ACTIVITY >>
Repeat the passage of the model evaluation results below word for word, from "The strongest signal" to "it never saw.".

Cross-Modal Retrieval:
  top1: 0.1638
  top5: 0.3678
  top10: 0.4713
  MRR: 0.2693

Cross-Modal Reconstruction:
  R2: -0.0153

Temporal Order Verification:
  accuracy: 0.4540
  f1: 0.5400

Multimodal Synchronization Detection:
  accuracy: 0.5159
  f1: 0.5052

How To Read These Results

Low scores are useful here. They show which tasks are not learnable from this one chronological sample with this minimal model.

The strongest signal is Cross-Modal Retrieval: motion/IMU/camera/audio features can retrieve the matching depth/video window better than random. That means the modalities are synchronized and contain shared temporal structure.

The weakest supervised timeline tasks are weak mainly because of the split. The last 30% of a single ordered episode contains actions/subtasks not present in the first 70%, so a classifier trained on the first part cannot predict labels it never saw.

For serious research, keep the same task code but change the dataset unit:

many episodes -> train episodes -> test unseen episodes

For single-episode learning, these tasks are best used as:

data pipeline tests
modality ablations
label-alignment checks
self-supervised retrieval experiments
debugging templates before scaling to many episodes

GIVEN ENTRIES >>
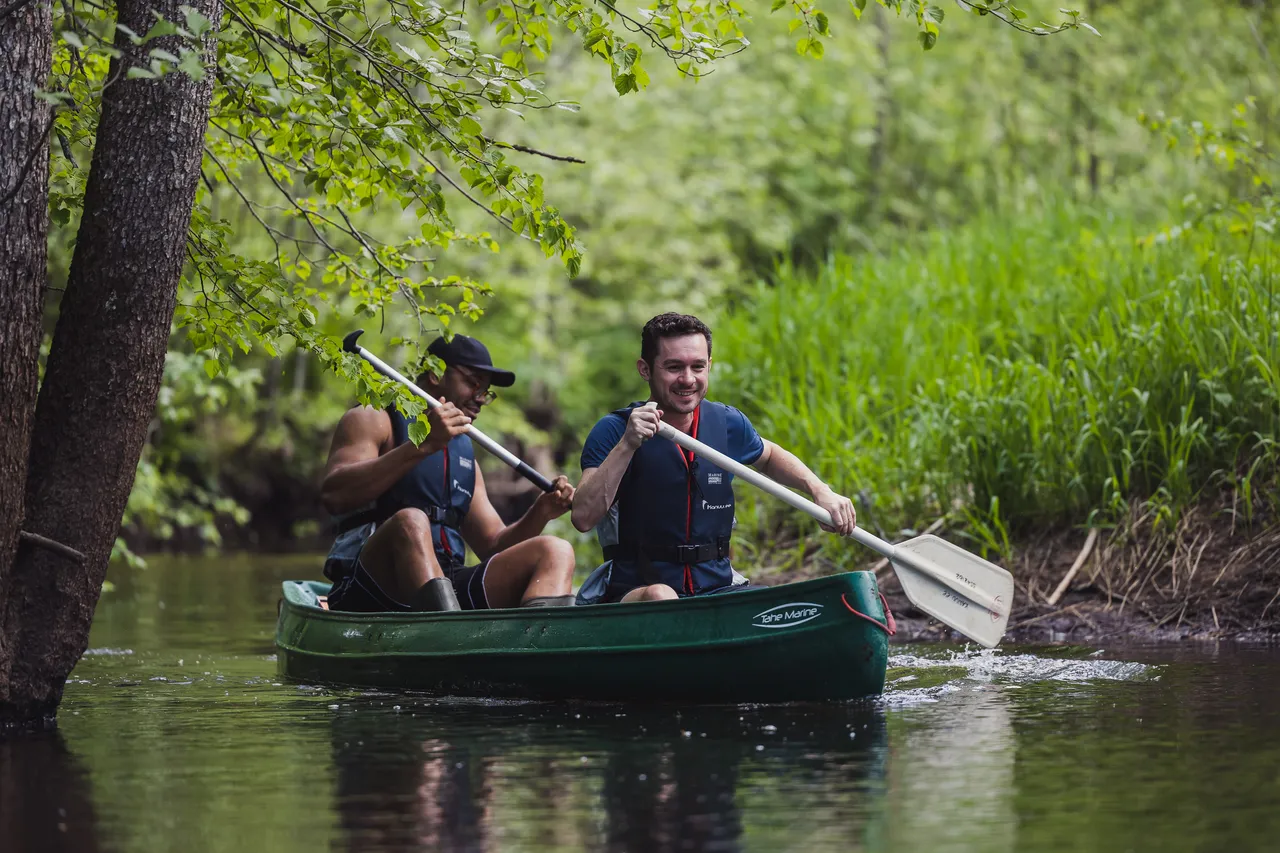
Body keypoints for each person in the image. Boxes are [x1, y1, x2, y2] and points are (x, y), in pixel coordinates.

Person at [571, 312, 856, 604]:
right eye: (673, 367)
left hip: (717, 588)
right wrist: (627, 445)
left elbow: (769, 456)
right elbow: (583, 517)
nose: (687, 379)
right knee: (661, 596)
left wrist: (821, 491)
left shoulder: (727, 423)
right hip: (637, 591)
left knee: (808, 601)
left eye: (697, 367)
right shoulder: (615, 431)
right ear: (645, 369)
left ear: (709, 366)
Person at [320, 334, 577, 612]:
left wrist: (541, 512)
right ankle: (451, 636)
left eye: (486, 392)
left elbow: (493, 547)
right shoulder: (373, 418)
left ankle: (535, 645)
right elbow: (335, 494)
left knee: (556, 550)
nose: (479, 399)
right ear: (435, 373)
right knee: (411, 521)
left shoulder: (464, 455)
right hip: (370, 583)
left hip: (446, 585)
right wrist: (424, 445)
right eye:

SOLUTION TO THIS TASK >>
The strongest signal is Cross-Modal Retrieval: motion/IMU/camera/audio features can retrieve the matching depth/video window better than random. That means the modalities are synchronized and contain shared temporal structure.

The weakest supervised timeline tasks are weak mainly because of the split. The last 30% of a single ordered episode contains actions/subtasks not present in the first 70%, so a classifier trained on the first part cannot predict labels it never saw.